*Task brief*
Quote the lines below word for word, starting with the line that contains "To the nearest" and going on through the last line. Leave out the pictures.

*Materials provided*
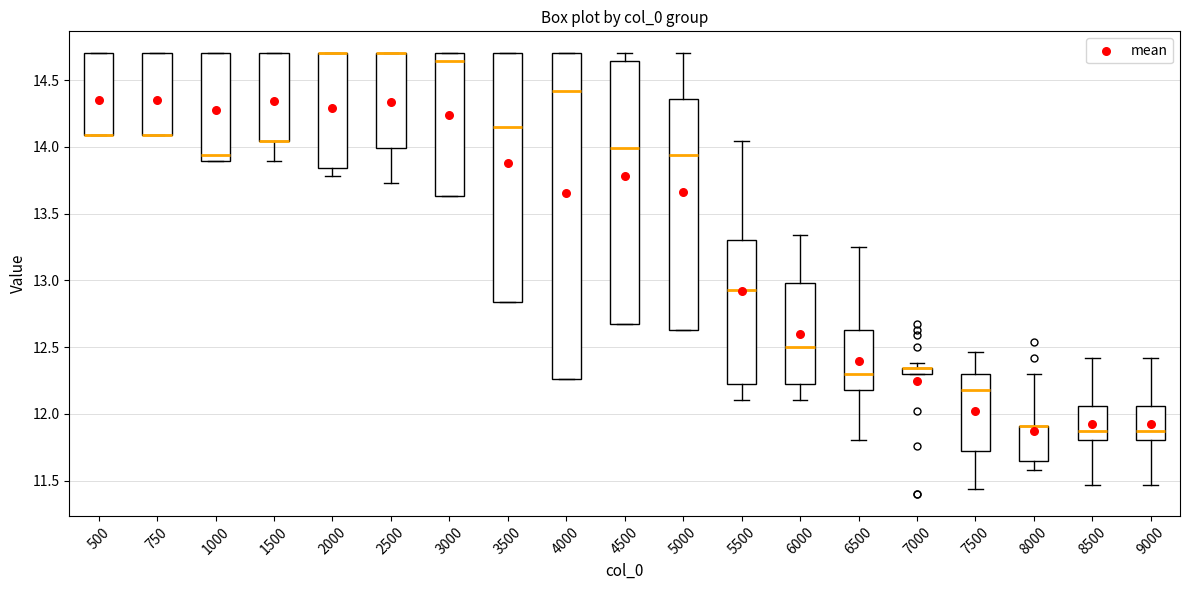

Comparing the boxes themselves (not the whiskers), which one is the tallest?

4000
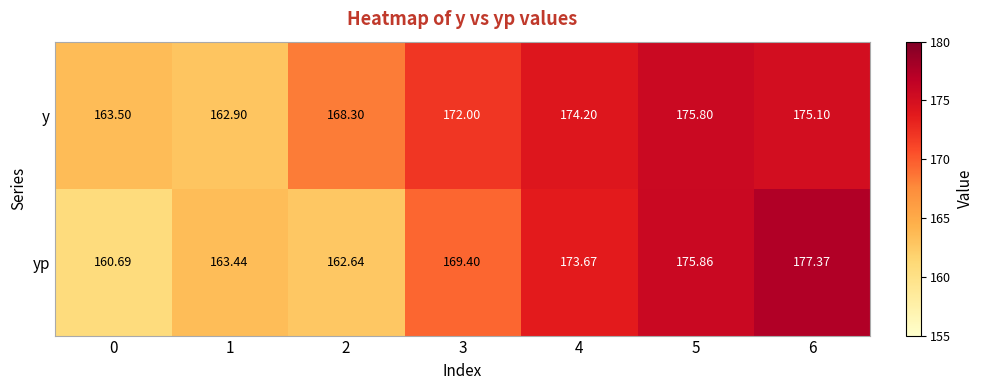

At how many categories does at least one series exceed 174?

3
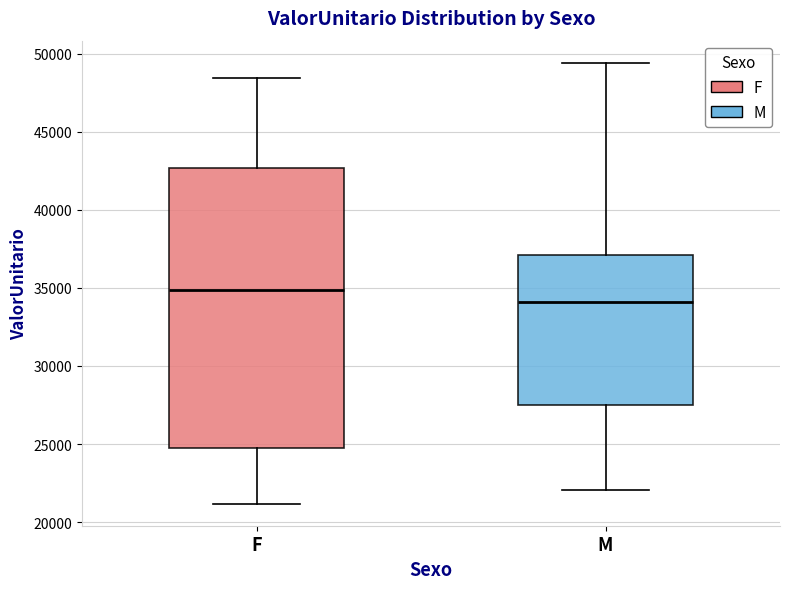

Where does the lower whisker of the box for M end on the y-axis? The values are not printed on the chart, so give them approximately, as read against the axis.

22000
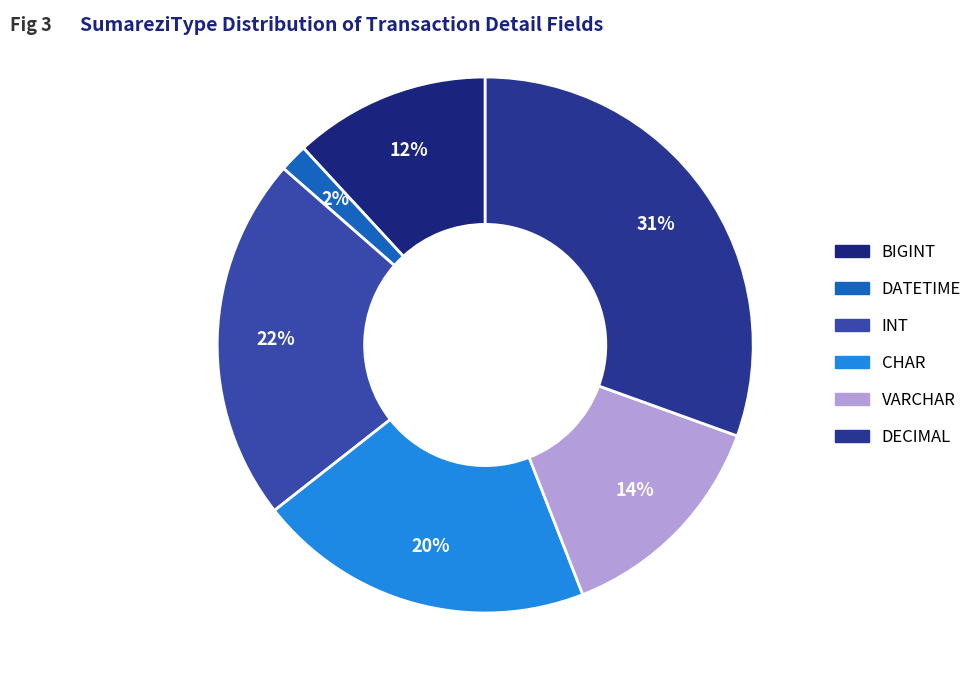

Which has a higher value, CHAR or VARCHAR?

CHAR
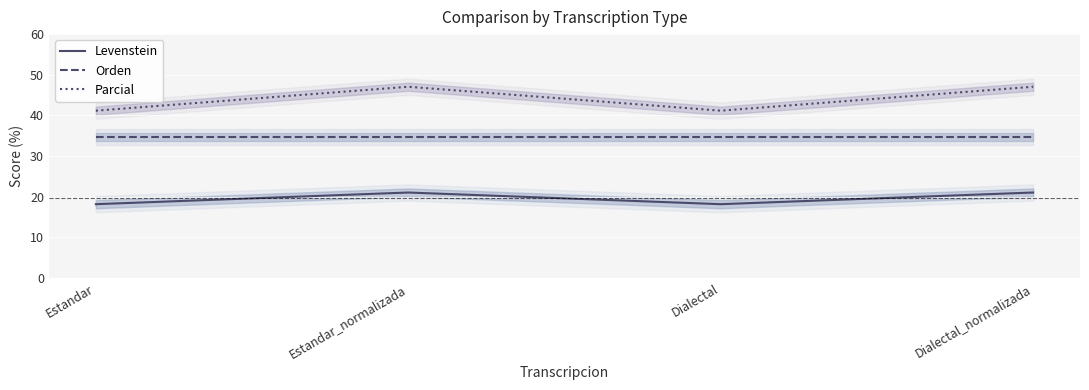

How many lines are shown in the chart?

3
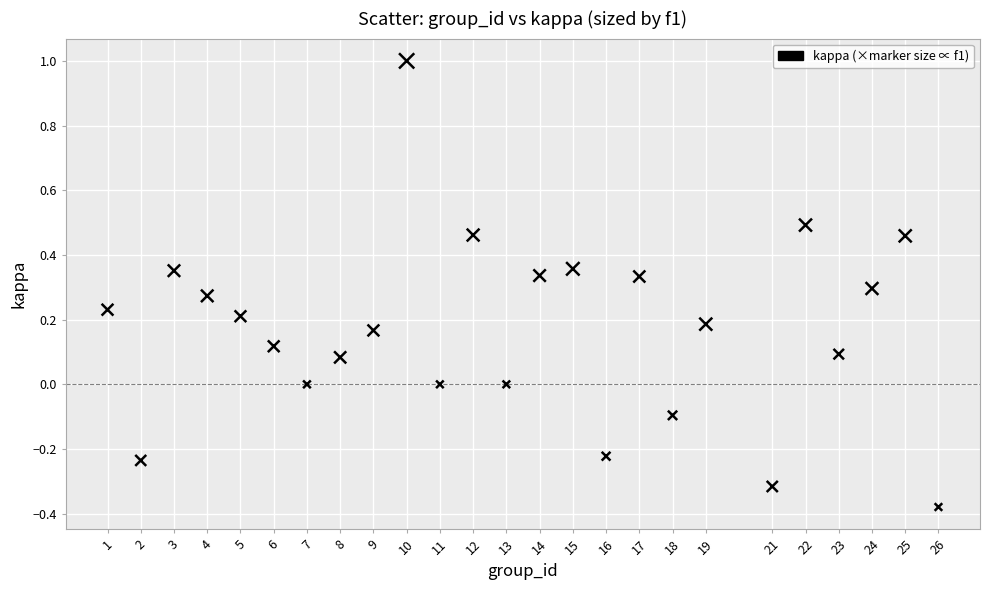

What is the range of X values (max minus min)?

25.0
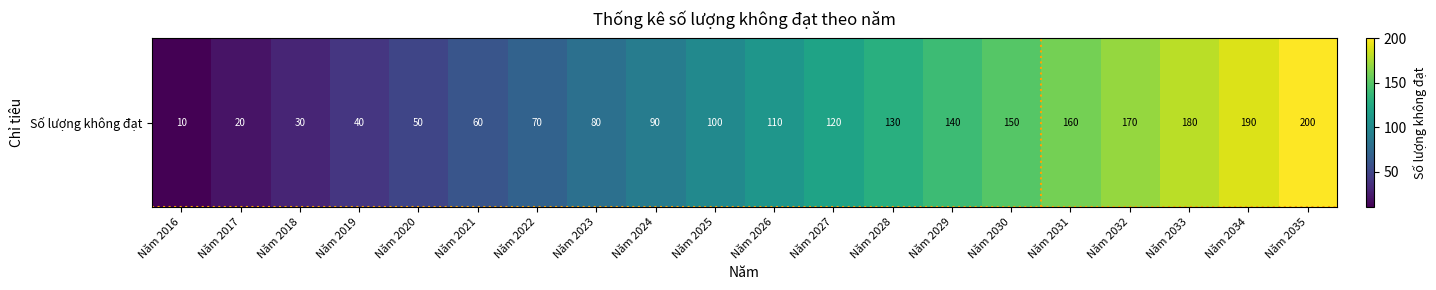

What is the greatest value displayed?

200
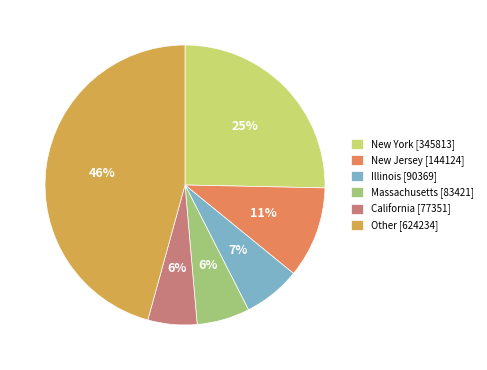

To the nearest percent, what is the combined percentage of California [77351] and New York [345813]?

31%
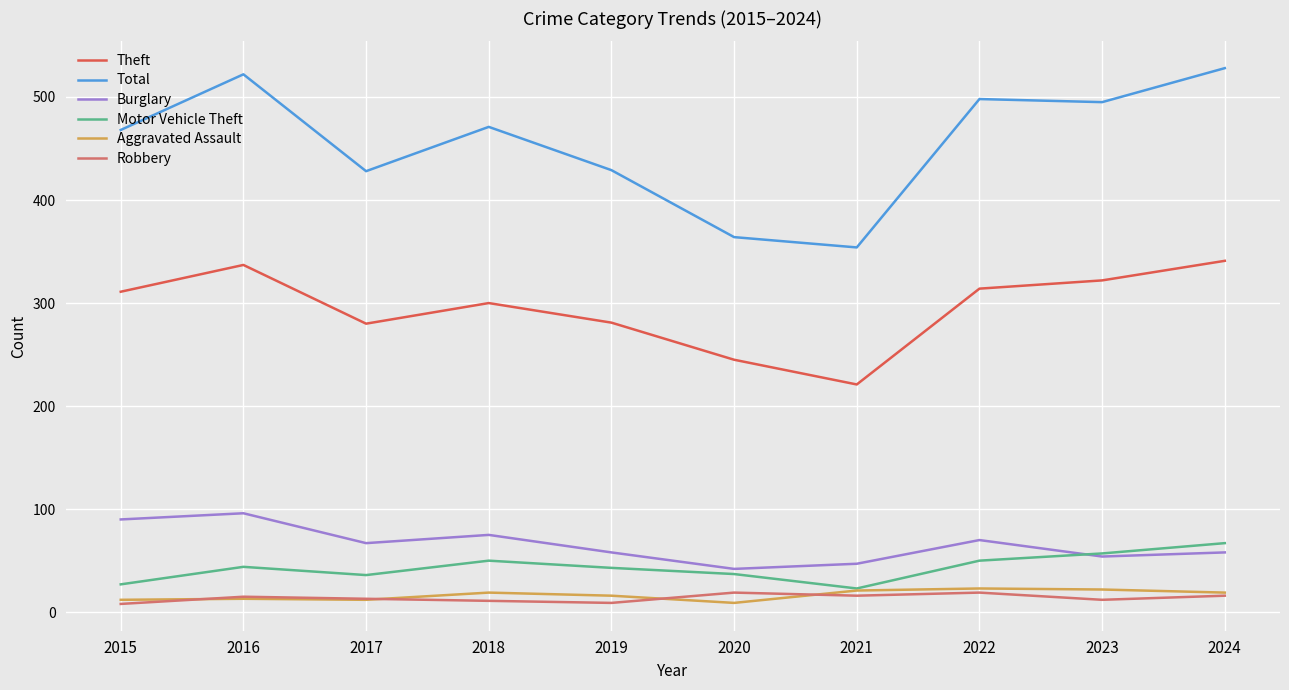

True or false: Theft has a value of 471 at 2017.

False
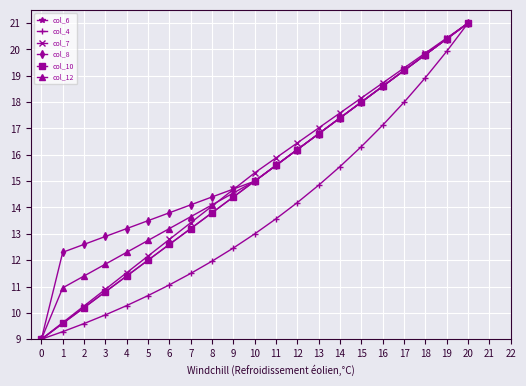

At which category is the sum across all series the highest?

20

*Exercise output*
To the nearest percent, what is the combined percentage of California [77351] and New York [345813]?

31%

True or false: Theft has a value of 471 at 2017.

False

At which category is the sum across all series the highest?

20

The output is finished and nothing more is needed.